Pursuant to my recent post in which my mind has packed its bags and my body just needs to follow…one of the articles of inspiration that Stuart found for me was this piece on the Maharaja’s Express, which sounds to me, like a pretty eclectic and fabulous way to experience India, steeped in rich tapestries and with the slightest air of British colonialism. And all arrivals, according to this article, are met with a Bollywood-like sense of theatricality. A heady combination for someone like myself.
Highs & lows of a princely progress
“Except between Agra and Delhi, the Maharajas’ Express travels at night. It’s not a train from which you watch the passing show; it’s all about connections, about shuttling in style between the sights and being received when you arrive in a manner befitting a princely progress.”
Seeing the same sights by road would take about a fortnight, flying between them would entail wasted hours in dull airports, and in neither case would you be welcomed with the Bollywood-on-wheels razzmatazz that made an occasion of our arrival at every station.
Advance publicity made much of the train itself – which is comfortable and spacious in both compartments and public areas – but it was the outings that our fellow passengers cited as highlights, in particular the elephant polo and the camel caravan into the desert.?
The lows? Some complained of the night-time noise.
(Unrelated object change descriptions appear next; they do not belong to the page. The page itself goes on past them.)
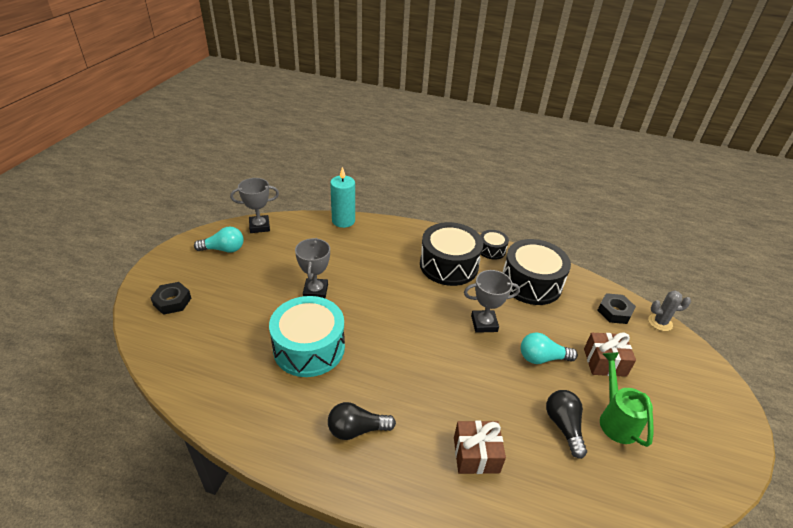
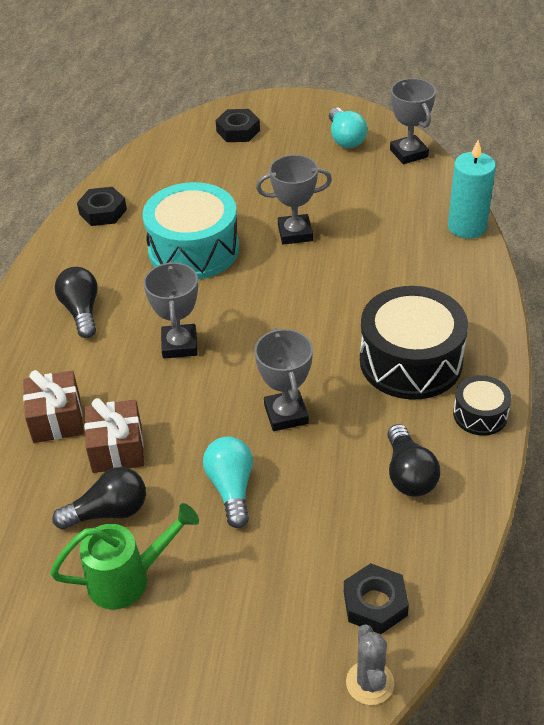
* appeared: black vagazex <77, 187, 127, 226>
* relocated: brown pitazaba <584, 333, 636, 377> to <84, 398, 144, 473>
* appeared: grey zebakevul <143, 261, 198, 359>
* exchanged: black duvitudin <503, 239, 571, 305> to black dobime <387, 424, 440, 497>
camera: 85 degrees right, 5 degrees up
Rattling doors aside (fixed next day), we had no trouble sleeping except on one night. However, two couples, who had travelled respectively on the Orient-Express and on Rovos Rail in South Africa, said that the Maharajas’ Express – or at least India’s track – had been noisier than either; and Celia, the teacher marking her 60th, said she’d had to resort to sleeping pills.
I remembered the boast of the Indian railway executives when I had first heard of their new train, at a lunch in London in March 2009: its hi-tech suspension offered a ride so smooth, they said, that passengers might forget they were on a train at all. Clearly, there’s no danger of that.
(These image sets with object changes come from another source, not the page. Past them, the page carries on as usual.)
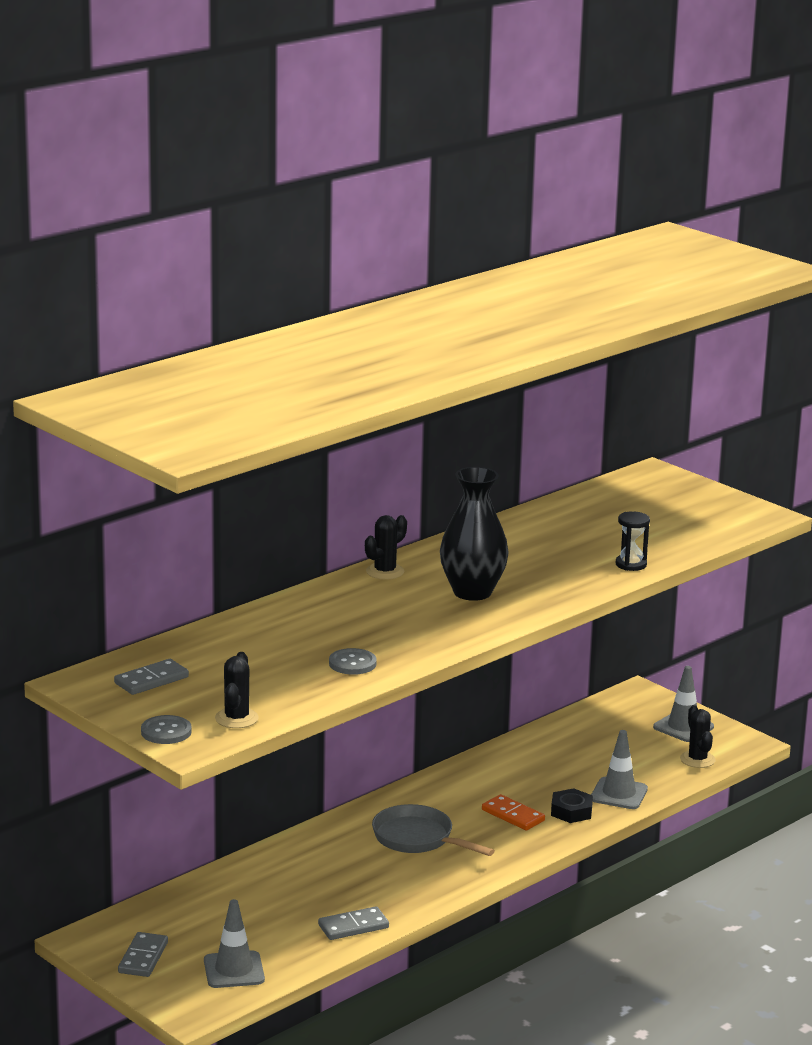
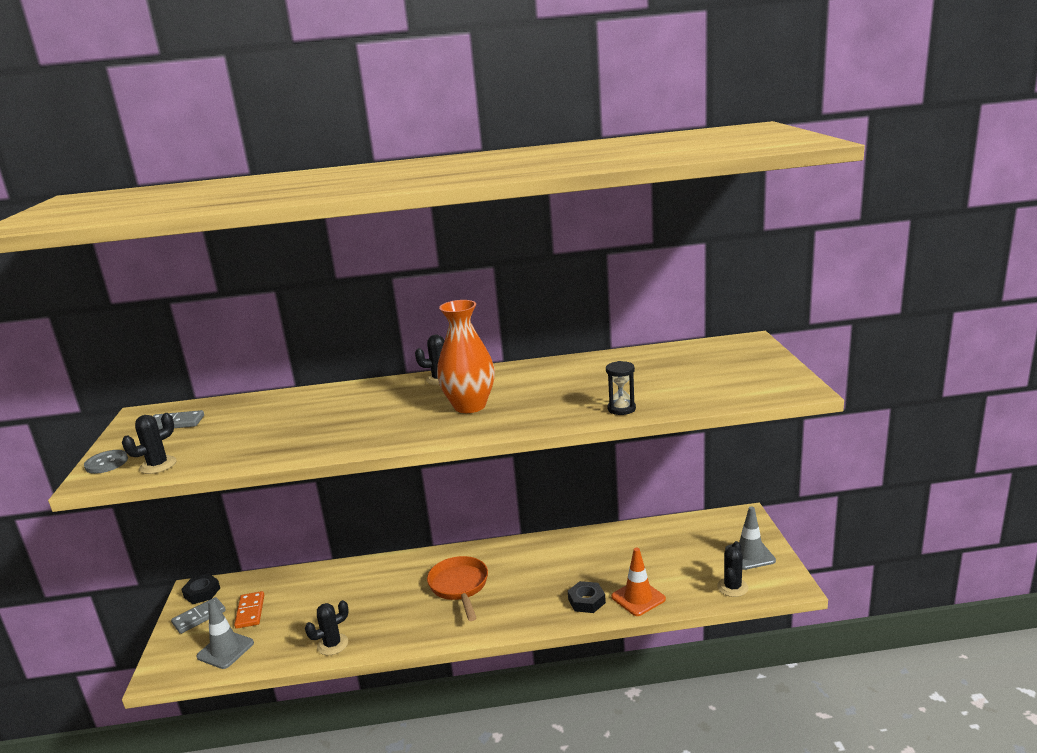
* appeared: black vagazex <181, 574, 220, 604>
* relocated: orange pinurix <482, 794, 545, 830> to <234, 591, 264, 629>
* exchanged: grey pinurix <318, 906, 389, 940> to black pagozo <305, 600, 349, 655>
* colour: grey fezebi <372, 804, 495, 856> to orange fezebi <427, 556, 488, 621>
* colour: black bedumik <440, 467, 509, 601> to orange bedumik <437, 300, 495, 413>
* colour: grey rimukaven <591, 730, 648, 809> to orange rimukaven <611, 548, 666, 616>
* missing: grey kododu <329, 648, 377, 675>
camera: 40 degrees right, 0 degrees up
The Orient-Express veterans thought the food was inferior to that on the European train and that too much of it was Indian. The latter seems an odd complaint about a vehicle called the Maharajas’ Express. Food was a mixture of Indian and international cuisine: Mewari murg (braised chicken in a ginger and yogurt sauce) on one side of the menu, for example, with fried potato, zucchini, tomato and goat cheese terrine on the other.
Execution was sometimes spot-on (creamy scrambled eggs at breakfast) and sometimes less assured: the ice cream on apple pie à la mode didn’t melt because the pie seemed to have come straight from the fridge.
As for service, it was clear that while staff were both warm and eager, most of them were still in training. Some passengers compared them unfavourably with those they had encountered in Taj and Oberoi hotels.
One tour operator, while acknowledging that in its “hardware” – especially bathrooms – the new train was far superior to the Palace on Wheels, said the latter was streets ahead in service: “They have people there,” he said, “who can tell just by looking at your eyes what you want or are about to want.”
On one evening, after our starter, what we wanted was our main course, and because of a mix-up it took nearly an hour to arrive. In general, though, staff compensated in enthusiasm for what they lacked in experience.